> _Your objective_
The response should consist of the listing, repeated word for word.

> _Extracted data_
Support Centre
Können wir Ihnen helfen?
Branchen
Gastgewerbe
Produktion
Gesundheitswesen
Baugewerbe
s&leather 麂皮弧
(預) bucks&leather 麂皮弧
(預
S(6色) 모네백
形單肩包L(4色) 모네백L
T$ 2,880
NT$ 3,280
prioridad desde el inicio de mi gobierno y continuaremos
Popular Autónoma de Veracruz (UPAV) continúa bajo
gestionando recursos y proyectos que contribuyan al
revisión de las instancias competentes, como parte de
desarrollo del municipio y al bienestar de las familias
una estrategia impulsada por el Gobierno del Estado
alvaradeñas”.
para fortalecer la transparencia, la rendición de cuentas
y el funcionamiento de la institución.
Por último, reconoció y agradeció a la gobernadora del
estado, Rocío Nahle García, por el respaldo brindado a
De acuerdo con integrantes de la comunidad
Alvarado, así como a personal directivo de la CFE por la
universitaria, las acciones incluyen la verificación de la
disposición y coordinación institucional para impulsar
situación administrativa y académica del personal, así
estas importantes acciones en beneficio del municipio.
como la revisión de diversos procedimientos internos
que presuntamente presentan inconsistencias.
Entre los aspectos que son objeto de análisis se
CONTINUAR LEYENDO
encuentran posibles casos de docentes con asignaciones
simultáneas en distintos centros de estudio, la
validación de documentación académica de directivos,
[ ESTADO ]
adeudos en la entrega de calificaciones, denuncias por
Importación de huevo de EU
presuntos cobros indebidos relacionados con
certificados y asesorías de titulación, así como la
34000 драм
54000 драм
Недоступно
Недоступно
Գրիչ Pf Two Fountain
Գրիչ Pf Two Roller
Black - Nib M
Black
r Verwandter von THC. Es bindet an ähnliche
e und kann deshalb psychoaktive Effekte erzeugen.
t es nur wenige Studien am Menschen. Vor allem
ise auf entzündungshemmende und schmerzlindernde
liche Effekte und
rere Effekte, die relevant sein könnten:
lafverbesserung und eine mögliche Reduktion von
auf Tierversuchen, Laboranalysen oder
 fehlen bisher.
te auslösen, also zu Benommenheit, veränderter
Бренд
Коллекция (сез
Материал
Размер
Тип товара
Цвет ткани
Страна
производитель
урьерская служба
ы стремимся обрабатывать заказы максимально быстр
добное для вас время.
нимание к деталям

> _Output_
Support Centre
Können wir Ihnen helfen?
Branchen
Gastgewerbe
Produktion
Gesundheitswesen
Baugewerbe
s&leather 麂皮弧
(預) bucks&leather 麂皮弧
(預
S(6色) 모네백
形單肩包L(4色) 모네백L
T$ 2,880
NT$ 3,280
prioridad desde el inicio de mi gobierno y continuaremos
Popular Autónoma de Veracruz (UPAV) continúa bajo
gestionando recursos y proyectos que contribuyan al
revisión de las instancias competentes, como parte de
desarrollo del municipio y al bienestar de las familias
una estrategia impulsada por el Gobierno del Estado
alvaradeñas”.
para fortalecer la transparencia, la rendición de cuentas
y el funcionamiento de la institución.
Por último, reconoció y agradeció a la gobernadora del
estado, Rocío Nahle García, por el respaldo brindado a
De acuerdo con integrantes de la comunidad
Alvarado, así como a personal directivo de la CFE por la
universitaria, las acciones incluyen la verificación de la
disposición y coordinación institucional para impulsar
situación administrativa y académica del personal, así
estas importantes acciones en beneficio del municipio.
como la revisión de diversos procedimientos internos
que presuntamente presentan inconsistencias.
Entre los aspectos que son objeto de análisis se
CONTINUAR LEYENDO
encuentran posibles casos de docentes con asignaciones
simultáneas en distintos centros de estudio, la
validación de documentación académica de directivos,
[ ESTADO ]
adeudos en la entrega de calificaciones, denuncias por
Importación de huevo de EU
presuntos cobros indebidos relacionados con
certificados y asesorías de titulación, así como la
34000 драм
54000 драм
Недоступно
Недоступно
Գրիչ Pf Two Fountain
Գրիչ Pf Two Roller
Black - Nib M
Black
r Verwandter von THC. Es bindet an ähnliche
e und kann deshalb psychoaktive Effekte erzeugen.
t es nur wenige Studien am Menschen. Vor allem
ise auf entzündungshemmende und schmerzlindernde
liche Effekte und
rere Effekte, die relevant sein könnten:
lafverbesserung und eine mögliche Reduktion von
auf Tierversuchen, Laboranalysen oder
 fehlen bisher.
te auslösen, also zu Benommenheit, veränderter
Бренд
Коллекция (сез
Материал
Размер
Тип товара
Цвет ткани
Страна
производитель
урьерская служба
ы стремимся обрабатывать заказы максимально быстр
добное для вас время.
нимание к деталям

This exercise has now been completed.